Endcaps are killing people. Grappling hooks shoot out and embed in the soft bellies of customers, yanking them toward the displays of potato chips. Fearing for their lives, people buy the bags, knowing they must go to their car and jam the desiccated spud slices into their mouths or hordes of hovering drones will descend and Taser them.

Or, people like potato chips on sale.

This, and the later block quotes, are from a recent Web article titled “Supermarkets Are the Problem”:

Even people who want to resist grabbing these low-nutrient items sometimes fail to do so because they suffer from decision fatigue, most prominent at the end of a shopping trip. After making so many decisions about what to buy and what not to, people’s cognitive capacity becomes overwhelmed, and subsequent decisions are often made impulsively and emotionally without consideration of the long-term consequences.

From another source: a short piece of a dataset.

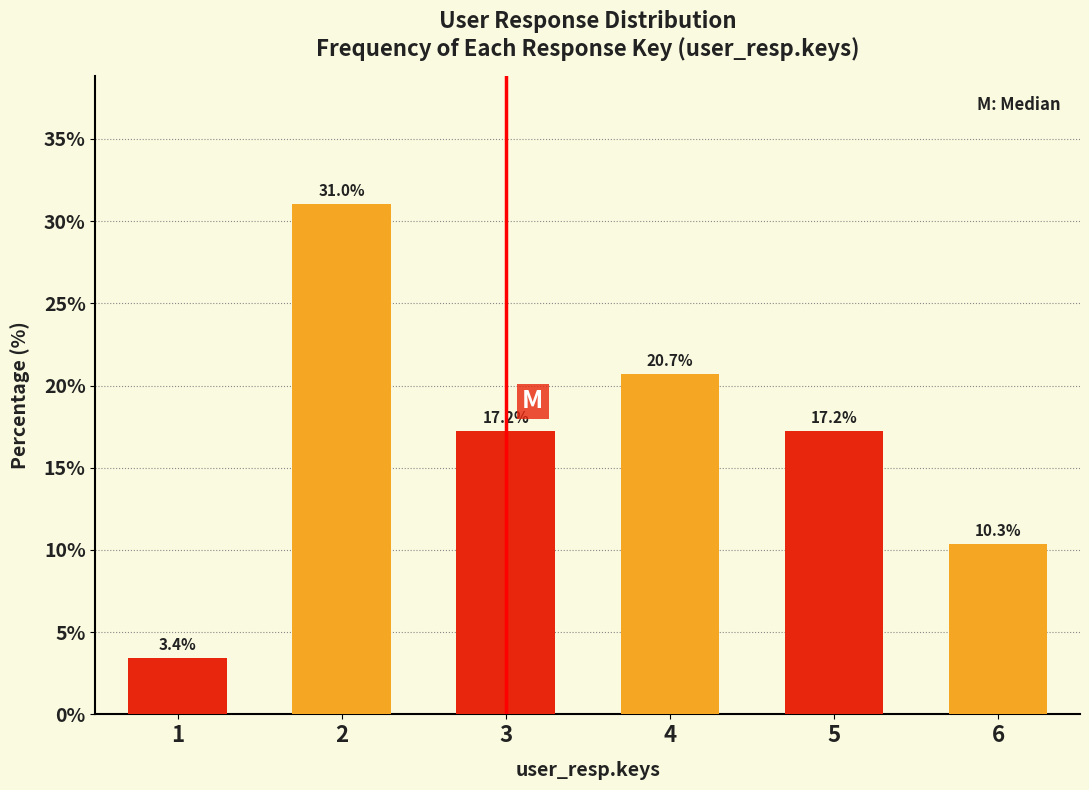

What value does the data have at 5?

17.2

I know where everything is. I have never felt overwhelmed by the quantity of decisions I am required to make, because I have in my head a set of standards: price, quality, how the excesses in this item will be offset by the virtues in this other one, and so on. If anything I exult in the quantity of decisions. To live in a land with 17 types of canned corn! I have never been so frazzled by my corn options that I’ve said, “Okay, I’ll get this liter of high-fructose corn syrup to take the edge off.”